2. Have a target = “know thyself”
Know your strengths and know what you want. Have an elevator speech prepared to answer the question, “What do you want to do?” because you will get it. A lot. How can you hit a target if you don’t know what you’re aiming for?
How to do this? First, there’s a huge amount of information on the idea of personal branding online to research (download the two best articles I’ve ever read on personal branding here). Second, I’ve written extensively about strengths, and you can see my “elevator homepage” here.

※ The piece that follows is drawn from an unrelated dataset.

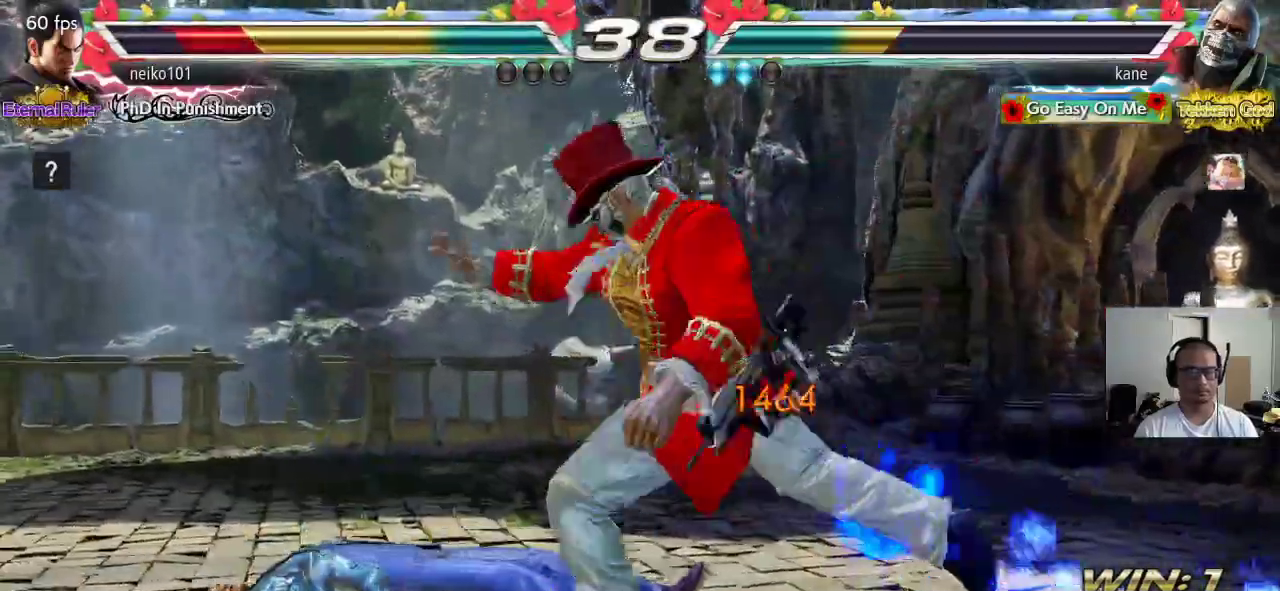
{"buttons": [], "left_stick": "left", "events": [[50, "TRIANGLE", "up"], [500, "left_stick", "left"]]}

3. Make it easy for people to help you
When emailing your “inside connections,” always include your latest resume so they don’t have to go digging for it. Also, develop a list of 3 target industries (and then a few company examples within those) for where you’d like to land. Counterintuitive as it sounds, making your desires more specific is what makes it easier for people to think of connections.
4. Set up search agents
Most large companies have web systems in place to create a profile and to search their open positions. Many of these also allow you to set up a “search agent” which will automatically email you new openings that fit your exact criteria as soon as they are posted. Love it.
5. Approach it all from a consulting perspective
Consultants come from the position of helping the company, which is the exact right perspective to have when trying to land a job. Hiring managers want to know what you can do to help them. To this end, ask the recruiter “What are the 3 key things you are looking for in this position?” so you can strategically tailor your interview prep.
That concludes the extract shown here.